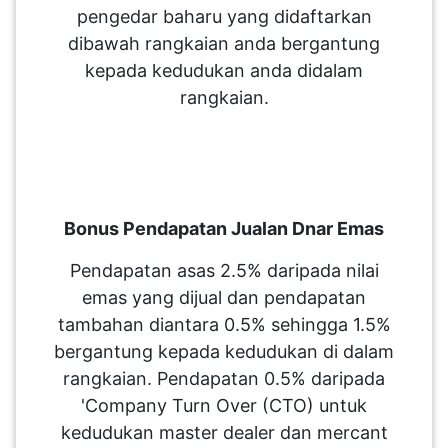
pengedar baharu yang didaftarkan
dibawah rangkaian anda bergantung
kepada kedudukan anda didalam
rangkaian.
Bonus Pendapatan Jualan Dnar Emas
Pendapatan asas 2.5% daripada nilai
emas yang dijual dan pendapatan
tambahan diantara 0.5% sehingga 1.5%
bergantung kepada kedudukan di dalam
rangkaian. Pendapatan 0.5% daripada
'Company Turn Over (CTO) untuk
kedudukan master dealer dan mercant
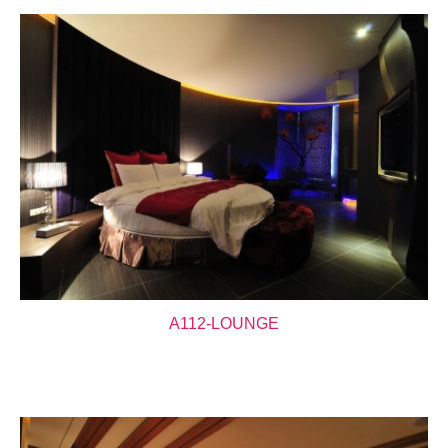
A112-LOUNGE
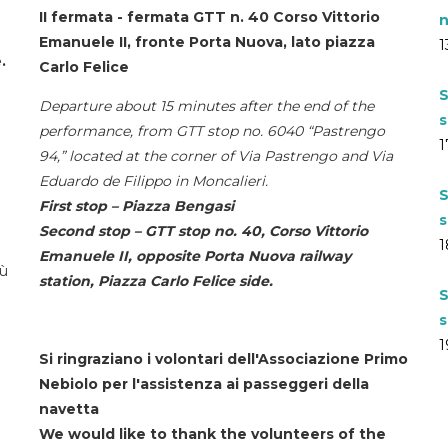
II fermata - fermata GTT n. 40 Corso Vittorio
n
Emanuele II, fronte Porta Nuova, lato piazza
1
.
Carlo Felice
S
Departure about 15 minutes after the end of the
s
performance, from GTT stop no. 6040 “Pastrengo
1
94,” located at the corner of Via Pastrengo and Via
Eduardo de Filippo in Moncalieri.
S
First stop – Piazza Bengasi
s
Second stop – GTT stop no. 40, Corso Vittorio
1
Emanuele II, opposite Porta Nuova railway
iù
station, Piazza Carlo Felice side.
S
s
1
Si ringraziano i volontari dell'Associazione Primo
Nebiolo per l'assistenza ai passeggeri della
navetta
We would like to thank the volunteers of the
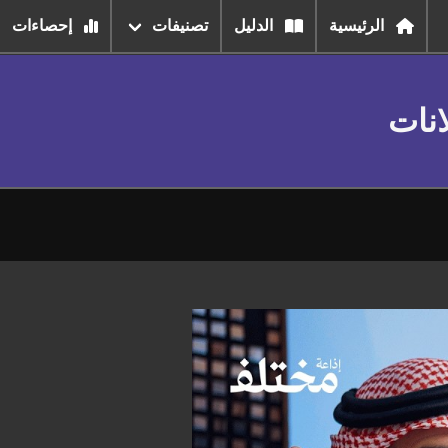
الرئيسية
الدليل
تصنيفات
إحصاءات
انات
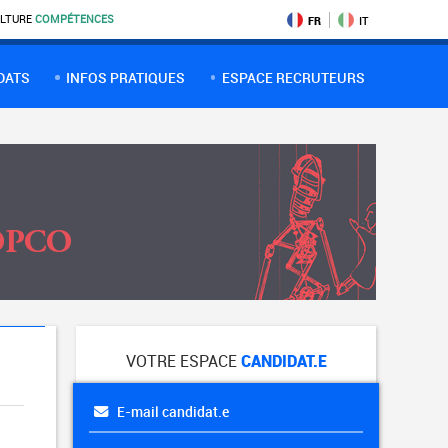
LTURE
COMPÉTENCES
FR
IT
DATS
INFOS PRATIQUES
ESPACE RECRUTEURS
VOTRE ESPACE
CANDIDAT.E
E-mail candidat.e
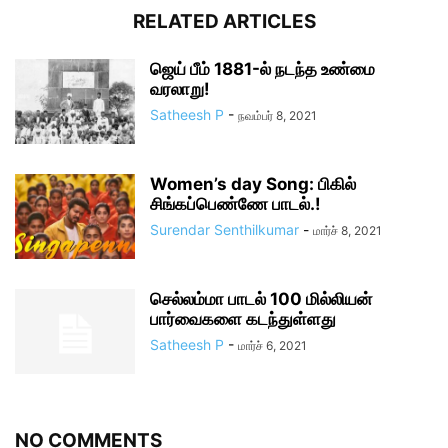
RELATED ARTICLES
ஜெய் பீம் 1881-ல் நடந்த உண்மை
வரலாறு!
Satheesh P
-
நவம்பர் 8, 2021
Women’s day Song: பிகில்
சிங்கப்பெண்ணே பாடல்.!
Surendar Senthilkumar
-
மார்ச் 8, 2021
செல்லம்மா பாடல் 100 மில்லியன்
பார்வைகளை கடந்துள்ளது
Satheesh P
-
மார்ச் 6, 2021
NO COMMENTS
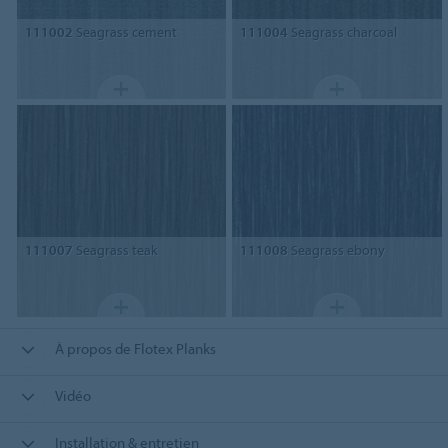
111002
Seagrass cement
111004
Seagrass charcoal
111007
Seagrass teak
111008
Seagrass ebony
À propos de Flotex Planks
Vidéo
Installation & entretien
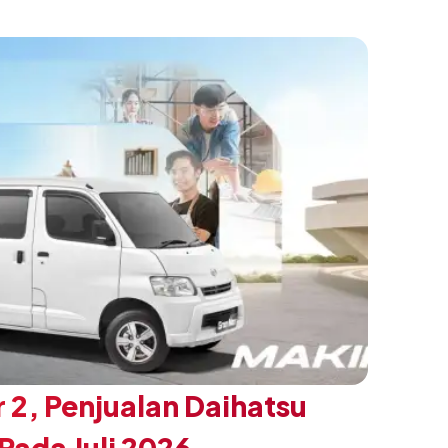
n yang ingin tampil berbeda, tanpa
h yang telah menjadi ciri khas Terios.
 2, Penjualan Daihatsu
ada Juli 2026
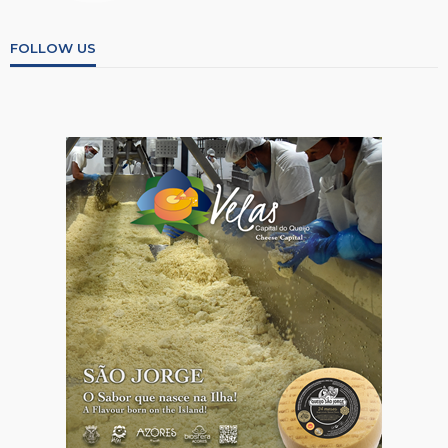
FOLLOW US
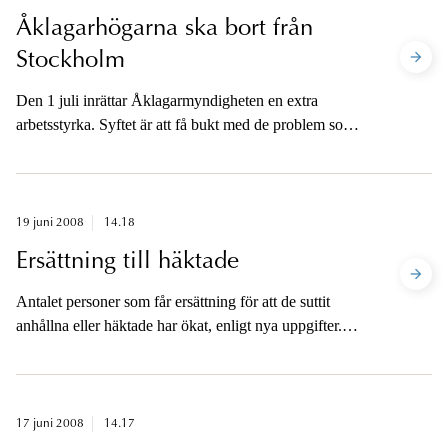
förebygga hotfulla och farliga situationer.
Åklagarhögarna ska bort från
Besöksförbudet ska också göra det möjligt för polisen
Stockholm
att omedelbart ingripa i en situation som upplevs som
hotande eller skrämmande för den som förbudet är
Den 1 juli inrättar Åklagarmyndigheten en extra
avsett att skydda.
arbetsstyrka. Syftet är att få bukt med de problem som
under våren funnits i framförallt Stockholm.
19 juni 2008
14.18
Ersättning till häktade
Antalet personer som får ersättning för att de suttit
anhållna eller häktade har ökat, enligt nya uppgifter.
Det går dock inte att dra slutsatsen att de varit
frihetsberövade på felaktiga grunder.
17 juni 2008
14.17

* _Requirement_
I need each line from the listing where the word "bergantung" occurs.

* _Completed task_
dibawah rangkaian anda bergantung
bergantung kepada kedudukan di dalam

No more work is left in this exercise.